Conversation with davi at 22/02/2010 19:31:48 on pstoev@10.100.1.29 (irc)
(19:31:48) davi: hi philip, around?
(19:31:52) pstoev: hello yes
(19:32:36) davi: i see that you are reporting quite a few deadlocks involving event scheduler statements
(19:33:22) pstoev: I recently reported one about SET GLOBAL EVENT SCHEDULER OFF | ON. I do not recall any others recently.
(19:33:22) davi: for each of those, it would be nice if you could post a "ping" on Bug#40915 so we can track them.
(19:33:54) pstoev: ok will do so
(19:34:05) davi: i think i also saw 51391
(19:34:31) davi: its just so i can track the thing and later post about the difficult on fixing those..
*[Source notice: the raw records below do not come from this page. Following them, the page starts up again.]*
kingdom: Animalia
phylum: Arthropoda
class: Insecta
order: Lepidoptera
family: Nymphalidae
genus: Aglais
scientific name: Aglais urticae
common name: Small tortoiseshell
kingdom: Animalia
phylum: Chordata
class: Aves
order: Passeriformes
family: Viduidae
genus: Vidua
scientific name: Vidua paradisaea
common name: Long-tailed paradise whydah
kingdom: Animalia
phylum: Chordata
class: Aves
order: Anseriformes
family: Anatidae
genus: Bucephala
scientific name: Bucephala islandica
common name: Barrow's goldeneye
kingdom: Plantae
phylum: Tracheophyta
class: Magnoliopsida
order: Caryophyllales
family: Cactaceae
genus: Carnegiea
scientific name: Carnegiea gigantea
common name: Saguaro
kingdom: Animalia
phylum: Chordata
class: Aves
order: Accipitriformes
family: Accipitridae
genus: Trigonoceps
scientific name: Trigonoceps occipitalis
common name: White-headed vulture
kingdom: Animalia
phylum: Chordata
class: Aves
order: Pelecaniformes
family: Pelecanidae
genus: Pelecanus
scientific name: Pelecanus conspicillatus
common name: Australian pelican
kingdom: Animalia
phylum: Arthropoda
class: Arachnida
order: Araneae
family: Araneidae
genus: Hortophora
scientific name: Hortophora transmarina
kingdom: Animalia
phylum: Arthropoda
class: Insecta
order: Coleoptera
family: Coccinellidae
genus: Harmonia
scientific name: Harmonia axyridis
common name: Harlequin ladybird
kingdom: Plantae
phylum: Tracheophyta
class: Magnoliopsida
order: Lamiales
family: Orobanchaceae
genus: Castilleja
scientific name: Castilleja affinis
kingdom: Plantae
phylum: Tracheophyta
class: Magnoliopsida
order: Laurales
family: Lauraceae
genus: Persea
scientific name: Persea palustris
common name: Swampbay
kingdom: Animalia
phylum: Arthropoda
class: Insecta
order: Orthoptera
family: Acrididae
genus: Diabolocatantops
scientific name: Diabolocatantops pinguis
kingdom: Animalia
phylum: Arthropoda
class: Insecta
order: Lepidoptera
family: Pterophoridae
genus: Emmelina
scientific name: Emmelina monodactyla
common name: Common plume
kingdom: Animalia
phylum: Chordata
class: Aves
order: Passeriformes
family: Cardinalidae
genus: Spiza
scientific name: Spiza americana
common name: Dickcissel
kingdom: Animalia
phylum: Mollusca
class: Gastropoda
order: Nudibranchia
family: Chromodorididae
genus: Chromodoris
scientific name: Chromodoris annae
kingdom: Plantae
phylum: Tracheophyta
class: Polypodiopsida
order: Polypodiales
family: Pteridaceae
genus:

(19:34:59) davi: it will be hard to fix :/.. there is a wrong lock order involving 4 or more mutexes in some cases
(19:35:45) pstoev: oh
(19:35:55) pstoev: ok I linked all those bugs together
(19:36:06) davi: like: LOCK_event_metadata, LOCK_scheduler_state, LOCK_event_global_system variables.. so any concurrent workload that stresses those (LIKE, SET GLOBAL EVENT SCHEDULER ON/OFF) could easily trigger a deadlock
(19:36:12) davi: ok, thanks!
(19:36:51) pstoev: uh, not good
(19:37:14) pstoev: I am sorry to hear that there is no easy solution -- I thought that swapping some internal event schedulers would be enough
(19:37:26) pstoev: but I guess 4 separate bugs would mean that eventually this will be fixed
(19:41:31) davi: thanks. it's not easy because the wrong orders are established in the sysvars code and the THD creating code, which are already quite hairy. i just hope concurrent event scheduler maintenance statements aren't very common :)
(19:41:58) pstoev: it is a DoS vector, except that it requires SUPER
[25 Mar 2010 16:25] John Embretsen
See also Bug#52367.
[21 Jul 2010 8:32] Dmitry Shulga
The bug can not be reproduced in 5.5, most likely due to changes done in scope of the fix for Bug#51160. Manual checking and asserts in 5.1 suggest that the problem is more likely in the deadlock detector code, rather than in the implementation of Events.